Marshall v. Marshall
Seal of the United States Supreme Court.svg
Argued February 28, 2006
Decided May 1, 2006
Full case name Vickie Lynn Marshall v. E. Pierce Marshall
Docket nos. 04-1544
Citations 547 U.S. 293 (more)
2006 U.S. LEXIS 3456
Prior history Marshall v. Marshall (In re Marshall) 253 B.R. 550 (Bankr. C.D. Cal. 2001); 257 B.R. 35 (Bankr. C.D. Cal. 2001); affirmed in part, vacated and remanded, 264 B.R. 609 (C.D. Cal. 2000); 271 B.R. 858 (C.D. Cal. 2001); 273 B.R. 822 (Bankr.

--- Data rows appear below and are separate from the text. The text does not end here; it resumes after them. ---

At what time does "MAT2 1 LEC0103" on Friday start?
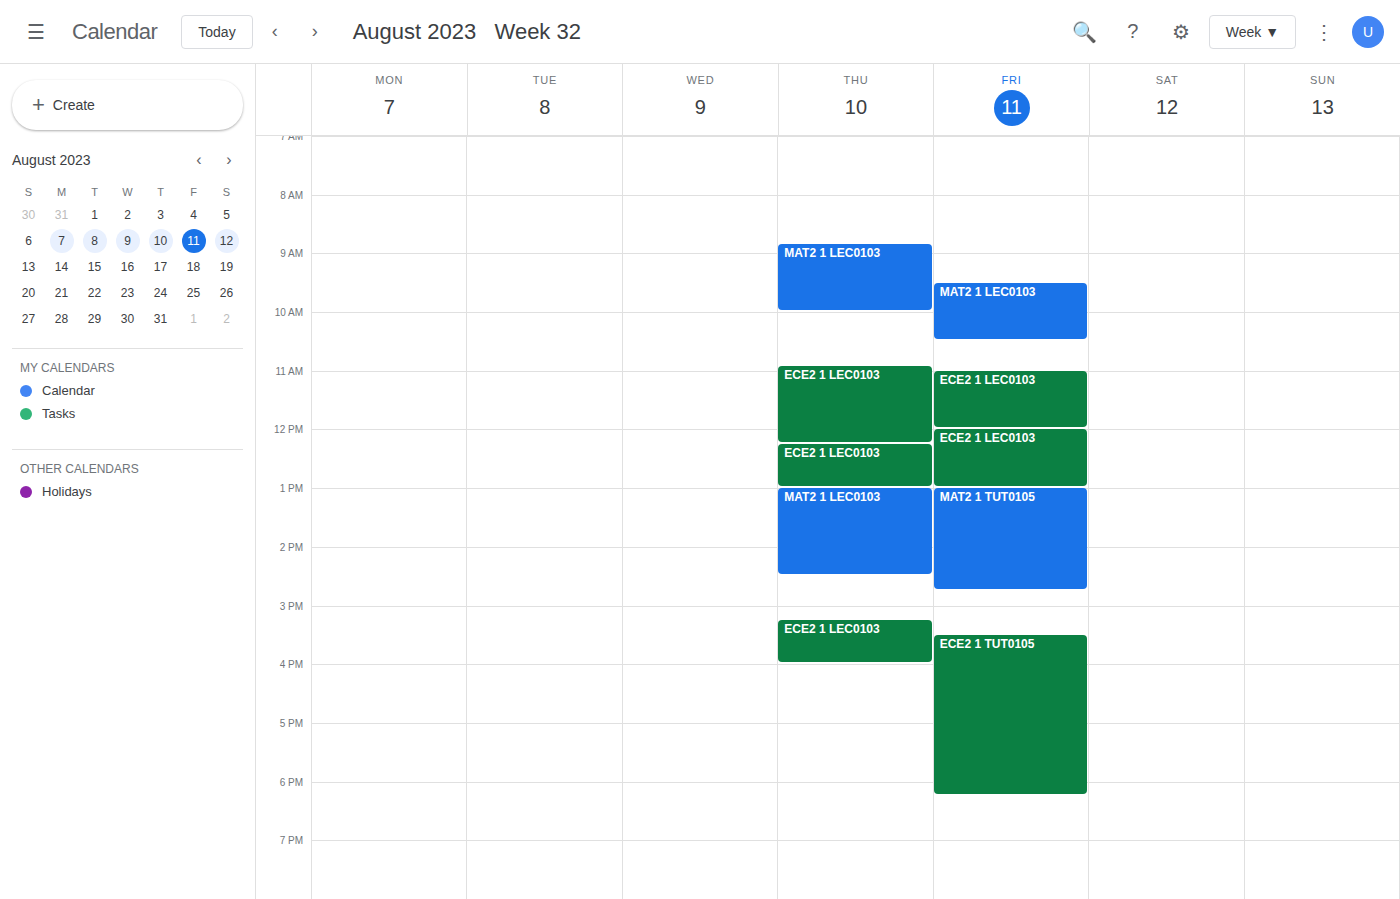
9:30 AM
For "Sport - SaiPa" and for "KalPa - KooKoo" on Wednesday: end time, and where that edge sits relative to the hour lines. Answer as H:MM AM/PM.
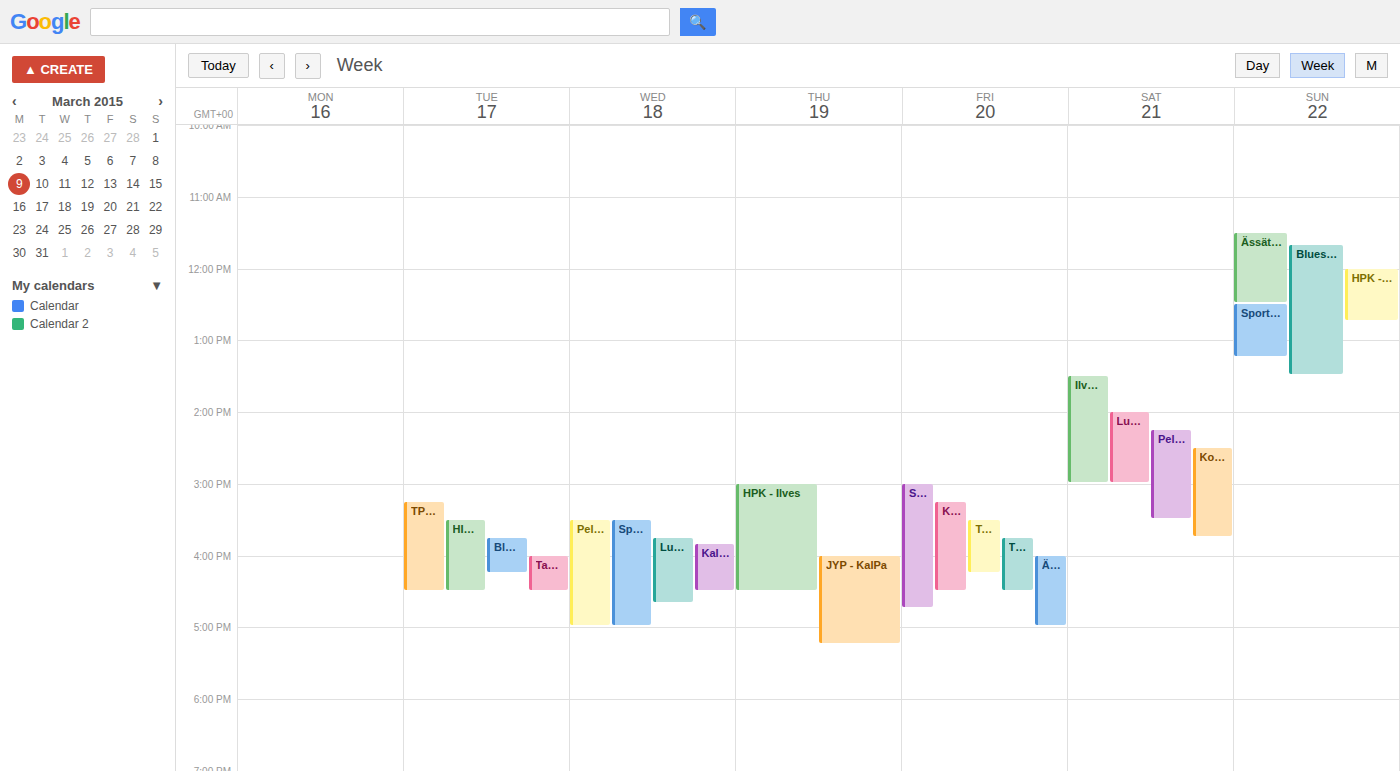
"Sport - SaiPa": 5:00 PM, exactly on the 5 PM line. "KalPa - KooKoo": 4:30 PM, halfway between the 4 PM and 5 PM lines.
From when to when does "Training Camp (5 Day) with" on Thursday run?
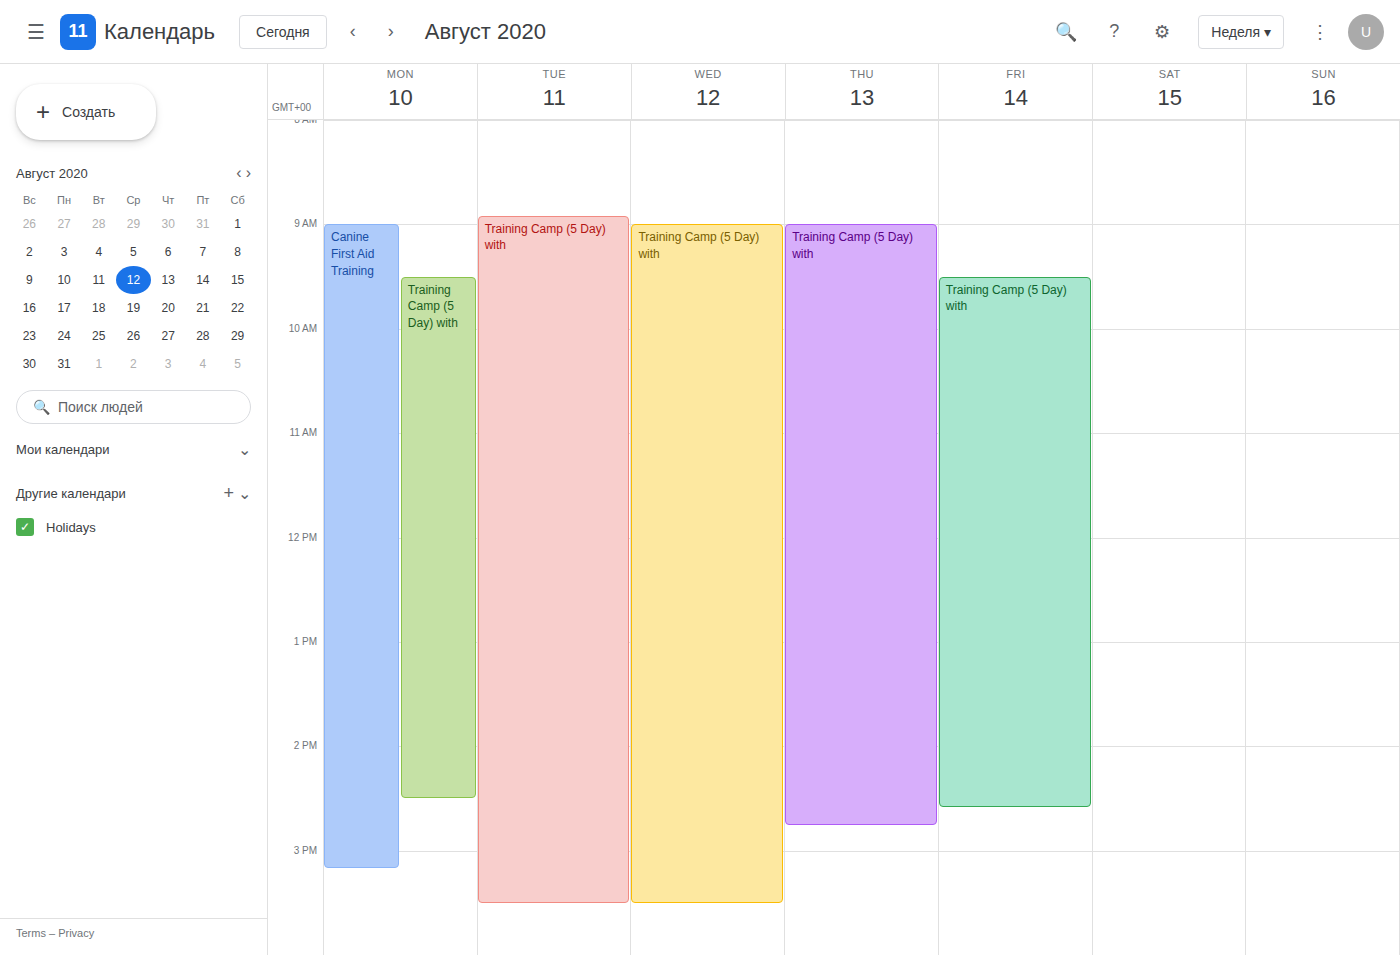
9:00 AM to 2:45 PM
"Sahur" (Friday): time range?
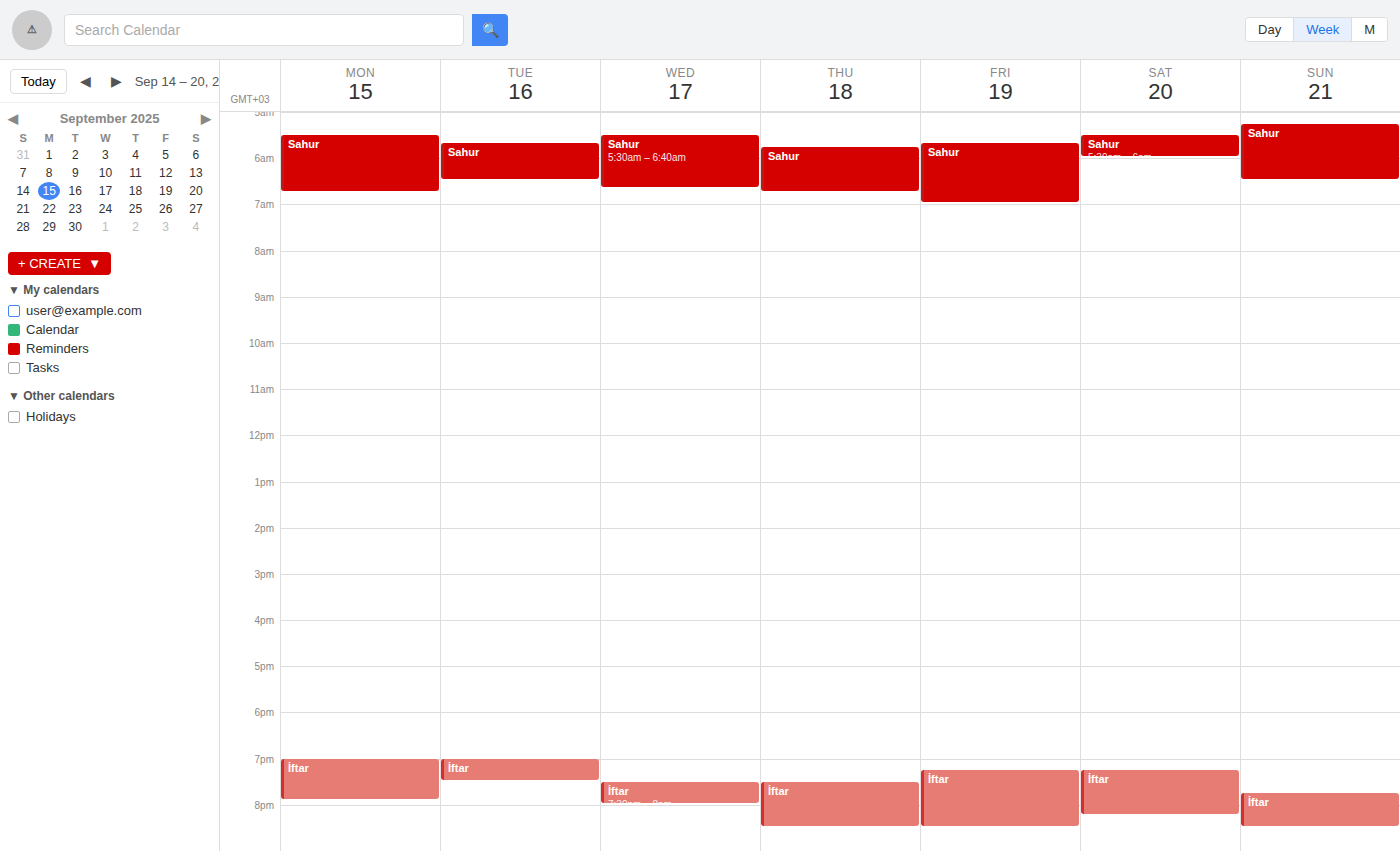
5:40 AM to 7:00 AM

C.D. Cal 2002); 275 B.R. 5 (C.D. Cal. 2002); vacated and remanded, 392 F. 3d 1118 (9th Cir. 2004); cert. granted, 126 S. Ct. 35 (2005)
Subsequent history Stern v. Marshall 564 U.S. __ (2011)
Holding
Jurisdiction was properly asserted by a Federal District Court over a widow debtor's counterclaim for tortious interference with a gift, because the judicially crafted "probate exception" to Federal court jurisdiction did not apply. Ninth Circuit Court of Appeals reversed and remanded.
Court membership
Case opinions
Majority Ginsburg, joined by Roberts, Scalia, Kennedy, Souter, Thomas, Breyer, Alito
Concurrence Stevens
Laws applied
28 U.S.C. § 1331, 28 U.S.C. § 1334

Marshall v. Marshall, 547 U.S. 293 (2006) is a case in which the United States Supreme Court held that a federal district court had equal or concurrent jurisdiction with state probate (Will) courts over tort claims under state common law. The case drew an unusual amount of interest because the petitioner was Playboy Playmate and celebrity Anna Nicole Smith (whose legal name was Vickie Lynn Marshall). Smith won the case, but unsolved issues regarding her inheritance eventually led to another Supreme Court case, Stern v. Marshall. She died long before that case was decided.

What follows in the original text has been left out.